August 23, 1988|SHIRLEY MARLOW

--After two weeks, Britain's newest princess has a name--three of them in fact. Prince Andrew and his wife, the former Sarah Ferguson, have named their first child Beatrice Elizabeth Mary, Buckingham Palace announced. Beatrice was the name of Queen Victoria's fifth daughter. Elizabeth is the name of the baby's grandmother, the present queen, and great-grandmother. Mary is the name of the duke's great-grandmother Queen Mary, wife of King George V, and the middle name of Sarah's mother, Susan Barrantes. The baby, born Aug. 8, will be known as the Princess Beatrice of York. A betting house heralded Beatrice as "a real bookies' baby. . . . Not one punter backed 'Beatrice,' " said Graham Sharpe, spokesman for the bookmaker William Hill, which offered the name at 100-1 odds.

--The National Geographic Society is taking another look at whether or not Robert Peary was the first explorer to reach the North Pole. The society's board in 1909 unanimously certified that Peary reached his goal after talking with the explorer and reviewing his records. But now, an article in the 100th anniversary edition of the society's magazine casts doubt on that claim. National Geographic asked British polar explorer Wally Herbert to analyze documents recently released by the Peary family in response to a television show crediting his rival, Dr. Frederick A. Cook, with discovering the pole. Herbert states that he found "disturbing" gaps in the data. He said that Peary made no mention of the discovery of the pole in his diary entries for April 6-7, 1909--the days he claimed to have reached it. The controversy is not new and other experts expressed little surprise at Herbert's report. "I'm not sure we are ever going to know if (Peary) actually made it to the pole," said Mary Lynne Bird, executive director of the American Geographical Society in New York.
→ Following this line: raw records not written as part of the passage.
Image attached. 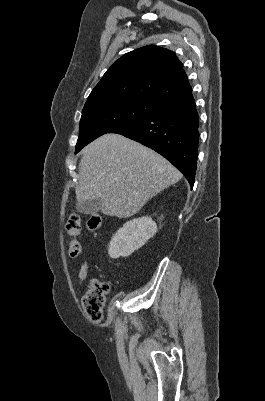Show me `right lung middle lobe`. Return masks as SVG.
Segmentation results:
<instances>
[{
	"instance_id": "obj_1",
	"label": "right lung middle lobe",
	"mask_w": 265,
	"mask_h": 401,
	"mask_svg": "<svg viewBox=\"0 0 265 401\" xmlns=\"http://www.w3.org/2000/svg\"><path fill=\"white\" fill-rule=\"evenodd\" d=\"M160 106L161 103L144 99L113 100L84 106L75 153L99 136L134 123Z\"/></svg>"
}]
</instances>
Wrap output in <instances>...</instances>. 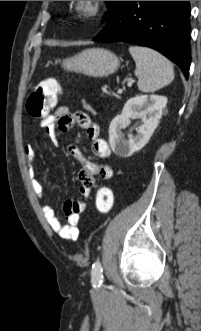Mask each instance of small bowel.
I'll list each match as a JSON object with an SVG mask.
<instances>
[{
  "label": "small bowel",
  "mask_w": 201,
  "mask_h": 331,
  "mask_svg": "<svg viewBox=\"0 0 201 331\" xmlns=\"http://www.w3.org/2000/svg\"><path fill=\"white\" fill-rule=\"evenodd\" d=\"M81 127L91 143L93 154L101 159H108L111 155L109 144L100 137L99 126L84 112L77 111L72 113L68 107L60 106L53 114L44 117L41 126L47 136L58 146L59 134L72 128ZM68 152L80 163L78 178L81 182L80 195L88 198L95 183V177L109 180L113 177V169L106 163H95L85 158L82 152L75 145H68ZM24 155L28 163V174L32 188L41 203L45 219L49 226L62 239L74 241L79 236L80 215L85 210V203L81 200H68L64 204V212L67 224H62L55 214L53 208L46 203L43 185L37 178L36 171L32 162L36 157V150L32 144H26Z\"/></svg>",
  "instance_id": "obj_1"
}]
</instances>
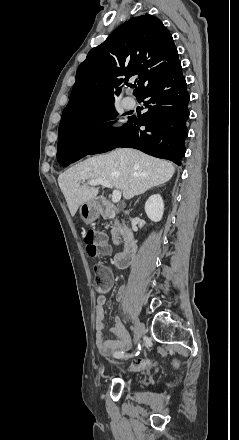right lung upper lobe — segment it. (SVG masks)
<instances>
[{
	"instance_id": "obj_1",
	"label": "right lung upper lobe",
	"mask_w": 239,
	"mask_h": 440,
	"mask_svg": "<svg viewBox=\"0 0 239 440\" xmlns=\"http://www.w3.org/2000/svg\"><path fill=\"white\" fill-rule=\"evenodd\" d=\"M178 62L172 35L158 18L149 14L131 18L91 49L79 65L60 123L107 106L124 84L131 86L126 81L133 76L138 78L134 90L138 97Z\"/></svg>"
}]
</instances>
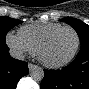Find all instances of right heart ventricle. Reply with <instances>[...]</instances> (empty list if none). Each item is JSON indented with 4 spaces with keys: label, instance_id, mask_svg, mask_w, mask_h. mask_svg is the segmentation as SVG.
<instances>
[{
    "label": "right heart ventricle",
    "instance_id": "right-heart-ventricle-1",
    "mask_svg": "<svg viewBox=\"0 0 89 89\" xmlns=\"http://www.w3.org/2000/svg\"><path fill=\"white\" fill-rule=\"evenodd\" d=\"M61 26L58 23L28 24L19 29L18 35L30 47L31 52L36 54L44 38Z\"/></svg>",
    "mask_w": 89,
    "mask_h": 89
}]
</instances>
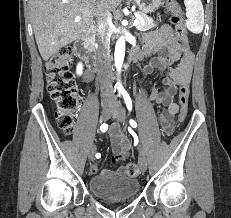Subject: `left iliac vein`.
Here are the masks:
<instances>
[{
	"label": "left iliac vein",
	"instance_id": "obj_1",
	"mask_svg": "<svg viewBox=\"0 0 231 218\" xmlns=\"http://www.w3.org/2000/svg\"><path fill=\"white\" fill-rule=\"evenodd\" d=\"M113 116L118 119L120 122H125L126 119V111L124 107L120 103H116L113 109ZM139 166L142 171L147 170V158L146 153L143 148L139 150Z\"/></svg>",
	"mask_w": 231,
	"mask_h": 218
}]
</instances>
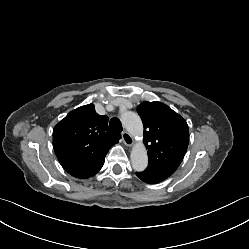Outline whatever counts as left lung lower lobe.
<instances>
[{
    "instance_id": "left-lung-lower-lobe-1",
    "label": "left lung lower lobe",
    "mask_w": 249,
    "mask_h": 249,
    "mask_svg": "<svg viewBox=\"0 0 249 249\" xmlns=\"http://www.w3.org/2000/svg\"><path fill=\"white\" fill-rule=\"evenodd\" d=\"M136 175L144 182L149 184L159 183L165 180L167 177L163 175L156 174L154 172L144 170L142 172H136Z\"/></svg>"
}]
</instances>
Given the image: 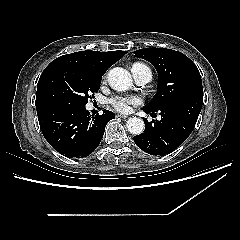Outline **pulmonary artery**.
Segmentation results:
<instances>
[{"mask_svg":"<svg viewBox=\"0 0 240 240\" xmlns=\"http://www.w3.org/2000/svg\"><path fill=\"white\" fill-rule=\"evenodd\" d=\"M131 72L136 82L140 85H144L152 79L151 72L146 66L134 65L132 66Z\"/></svg>","mask_w":240,"mask_h":240,"instance_id":"e3ab8cb5","label":"pulmonary artery"}]
</instances>
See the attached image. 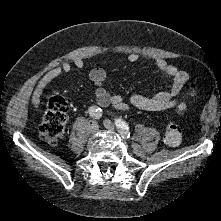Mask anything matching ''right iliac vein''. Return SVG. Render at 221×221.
<instances>
[{
    "label": "right iliac vein",
    "mask_w": 221,
    "mask_h": 221,
    "mask_svg": "<svg viewBox=\"0 0 221 221\" xmlns=\"http://www.w3.org/2000/svg\"><path fill=\"white\" fill-rule=\"evenodd\" d=\"M99 129V126L97 123H93L92 126H91V131L92 133H96Z\"/></svg>",
    "instance_id": "1"
}]
</instances>
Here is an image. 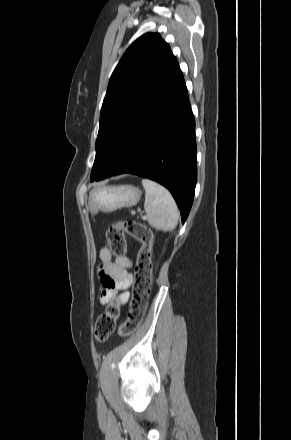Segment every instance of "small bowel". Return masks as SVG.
I'll list each match as a JSON object with an SVG mask.
<instances>
[{
  "label": "small bowel",
  "mask_w": 291,
  "mask_h": 440,
  "mask_svg": "<svg viewBox=\"0 0 291 440\" xmlns=\"http://www.w3.org/2000/svg\"><path fill=\"white\" fill-rule=\"evenodd\" d=\"M101 266L99 269V275L101 282L104 286L109 279H114L117 289L124 290L118 297L119 304L126 303L129 299L128 288L132 284V276L126 271V269L132 266V262L127 257L112 258L111 252L108 248H102L100 250ZM107 287V286H106ZM114 291L106 290L103 293L101 302L105 303L114 297Z\"/></svg>",
  "instance_id": "obj_1"
}]
</instances>
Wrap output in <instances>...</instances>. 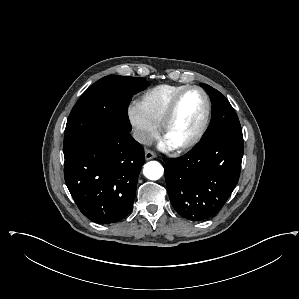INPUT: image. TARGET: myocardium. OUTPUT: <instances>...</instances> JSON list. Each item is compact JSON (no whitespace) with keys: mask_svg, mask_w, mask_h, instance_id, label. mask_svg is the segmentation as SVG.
I'll list each match as a JSON object with an SVG mask.
<instances>
[{"mask_svg":"<svg viewBox=\"0 0 299 299\" xmlns=\"http://www.w3.org/2000/svg\"><path fill=\"white\" fill-rule=\"evenodd\" d=\"M189 91H198L199 93H201V95L203 96V99H204L205 110H204L202 121H201L198 129L195 131V133L185 142H183L181 144H177V145H171V148H173L176 151H185V150H188V149L192 148L193 146H195L201 140V138L204 136V134L208 128L209 121H210L211 102H210L209 96L206 93V91L199 86H186L185 88L180 90L173 97L171 103L169 104V106L160 122L161 137L163 139H165L166 131L177 112L179 103H180L182 97Z\"/></svg>","mask_w":299,"mask_h":299,"instance_id":"obj_1","label":"myocardium"}]
</instances>
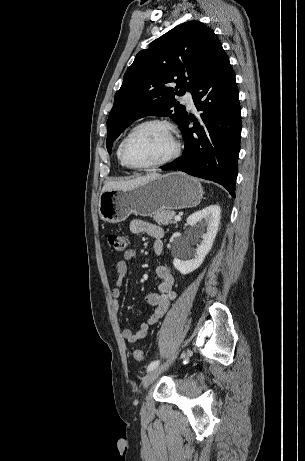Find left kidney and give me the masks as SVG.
<instances>
[{
    "label": "left kidney",
    "mask_w": 305,
    "mask_h": 461,
    "mask_svg": "<svg viewBox=\"0 0 305 461\" xmlns=\"http://www.w3.org/2000/svg\"><path fill=\"white\" fill-rule=\"evenodd\" d=\"M220 214V206L214 204L193 213L187 218V224L197 230V234L202 238V241L194 251L188 245L181 246V254H183L181 256H184V258L189 257L188 260H182L178 257L173 260L174 267L181 274H189L203 263L217 234ZM205 228L206 232H203Z\"/></svg>",
    "instance_id": "1"
}]
</instances>
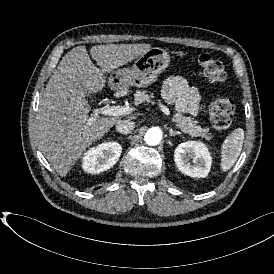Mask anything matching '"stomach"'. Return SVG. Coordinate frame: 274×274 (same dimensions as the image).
<instances>
[{
	"mask_svg": "<svg viewBox=\"0 0 274 274\" xmlns=\"http://www.w3.org/2000/svg\"><path fill=\"white\" fill-rule=\"evenodd\" d=\"M171 57L161 47H153L139 56L127 71H114L110 76L111 86L115 90L124 91L123 85L146 88L157 81L158 76L169 67Z\"/></svg>",
	"mask_w": 274,
	"mask_h": 274,
	"instance_id": "1",
	"label": "stomach"
}]
</instances>
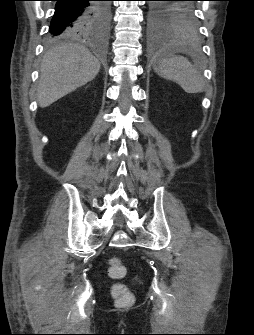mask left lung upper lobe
I'll return each mask as SVG.
<instances>
[{"mask_svg": "<svg viewBox=\"0 0 254 335\" xmlns=\"http://www.w3.org/2000/svg\"><path fill=\"white\" fill-rule=\"evenodd\" d=\"M148 28L152 35L193 33L197 30L195 0H148Z\"/></svg>", "mask_w": 254, "mask_h": 335, "instance_id": "1", "label": "left lung upper lobe"}]
</instances>
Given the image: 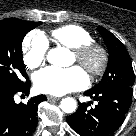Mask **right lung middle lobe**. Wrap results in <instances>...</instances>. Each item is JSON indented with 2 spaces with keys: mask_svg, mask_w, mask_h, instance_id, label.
I'll list each match as a JSON object with an SVG mask.
<instances>
[{
  "mask_svg": "<svg viewBox=\"0 0 136 136\" xmlns=\"http://www.w3.org/2000/svg\"><path fill=\"white\" fill-rule=\"evenodd\" d=\"M40 24L19 19L0 24V92L14 91L22 86L24 82L20 76L28 79L22 59V41Z\"/></svg>",
  "mask_w": 136,
  "mask_h": 136,
  "instance_id": "obj_1",
  "label": "right lung middle lobe"
}]
</instances>
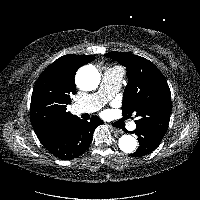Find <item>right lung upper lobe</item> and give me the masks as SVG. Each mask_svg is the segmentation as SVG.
Here are the masks:
<instances>
[{"label":"right lung upper lobe","instance_id":"1","mask_svg":"<svg viewBox=\"0 0 200 200\" xmlns=\"http://www.w3.org/2000/svg\"><path fill=\"white\" fill-rule=\"evenodd\" d=\"M93 60L95 57L91 55L62 56L37 79L31 97L30 120L40 142L59 126L77 118L66 111V105L76 92V71Z\"/></svg>","mask_w":200,"mask_h":200}]
</instances>
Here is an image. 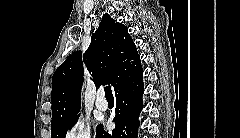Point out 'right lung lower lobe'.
Returning a JSON list of instances; mask_svg holds the SVG:
<instances>
[{
  "label": "right lung lower lobe",
  "instance_id": "98d812e1",
  "mask_svg": "<svg viewBox=\"0 0 240 138\" xmlns=\"http://www.w3.org/2000/svg\"><path fill=\"white\" fill-rule=\"evenodd\" d=\"M144 84L142 74L115 90V129L107 132L99 125L96 138H137L139 114L143 108Z\"/></svg>",
  "mask_w": 240,
  "mask_h": 138
}]
</instances>
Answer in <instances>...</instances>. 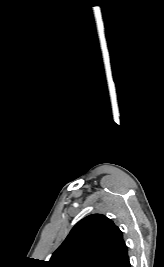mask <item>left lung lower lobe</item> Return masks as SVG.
Returning <instances> with one entry per match:
<instances>
[{
  "label": "left lung lower lobe",
  "instance_id": "obj_1",
  "mask_svg": "<svg viewBox=\"0 0 164 267\" xmlns=\"http://www.w3.org/2000/svg\"><path fill=\"white\" fill-rule=\"evenodd\" d=\"M104 267H131L125 242L111 256Z\"/></svg>",
  "mask_w": 164,
  "mask_h": 267
}]
</instances>
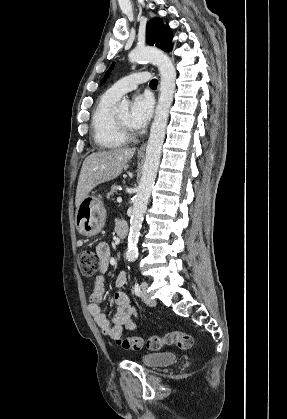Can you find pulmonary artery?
I'll list each match as a JSON object with an SVG mask.
<instances>
[{
  "label": "pulmonary artery",
  "mask_w": 287,
  "mask_h": 419,
  "mask_svg": "<svg viewBox=\"0 0 287 419\" xmlns=\"http://www.w3.org/2000/svg\"><path fill=\"white\" fill-rule=\"evenodd\" d=\"M149 80L150 74L148 72L132 73L114 83L107 90V94L115 99H119L123 94L136 89L140 84Z\"/></svg>",
  "instance_id": "1"
}]
</instances>
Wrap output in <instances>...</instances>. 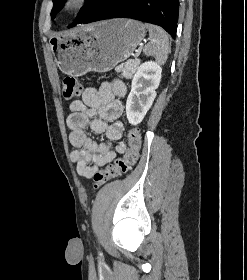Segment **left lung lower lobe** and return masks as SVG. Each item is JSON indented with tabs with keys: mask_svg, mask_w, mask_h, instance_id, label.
I'll return each instance as SVG.
<instances>
[{
	"mask_svg": "<svg viewBox=\"0 0 247 280\" xmlns=\"http://www.w3.org/2000/svg\"><path fill=\"white\" fill-rule=\"evenodd\" d=\"M178 16L179 0H107L77 24L110 18H132L159 25L175 38ZM73 26L74 23L69 27Z\"/></svg>",
	"mask_w": 247,
	"mask_h": 280,
	"instance_id": "left-lung-lower-lobe-1",
	"label": "left lung lower lobe"
}]
</instances>
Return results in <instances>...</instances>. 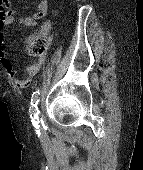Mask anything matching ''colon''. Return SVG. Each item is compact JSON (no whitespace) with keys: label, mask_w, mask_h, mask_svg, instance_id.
Masks as SVG:
<instances>
[{"label":"colon","mask_w":143,"mask_h":170,"mask_svg":"<svg viewBox=\"0 0 143 170\" xmlns=\"http://www.w3.org/2000/svg\"><path fill=\"white\" fill-rule=\"evenodd\" d=\"M8 0H0V21L5 19L8 14ZM49 46V39L44 35H35L29 37L27 49L32 56H41Z\"/></svg>","instance_id":"5ec220e1"}]
</instances>
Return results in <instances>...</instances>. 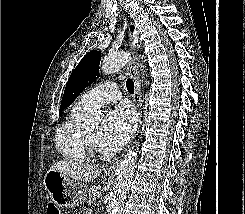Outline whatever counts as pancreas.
Wrapping results in <instances>:
<instances>
[{"instance_id":"1","label":"pancreas","mask_w":245,"mask_h":214,"mask_svg":"<svg viewBox=\"0 0 245 214\" xmlns=\"http://www.w3.org/2000/svg\"><path fill=\"white\" fill-rule=\"evenodd\" d=\"M99 187L96 185H93L92 187L89 188L88 190V204H95L96 203V196L99 193Z\"/></svg>"}]
</instances>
Florida Gov. Bob Martinez became an actor for a day with a bit part in the James Bond movie, "License Revoked," being filmed in the Florida Keys with Timothy Dalton as Agent 007. The governor had been set to portray a bystander. But when he arrived at the set in Key West, the crew handed him a uniform and made him a guard instead. Even though the governor was fresh from his speaking engagement at the Republican National Convention, he got no lines.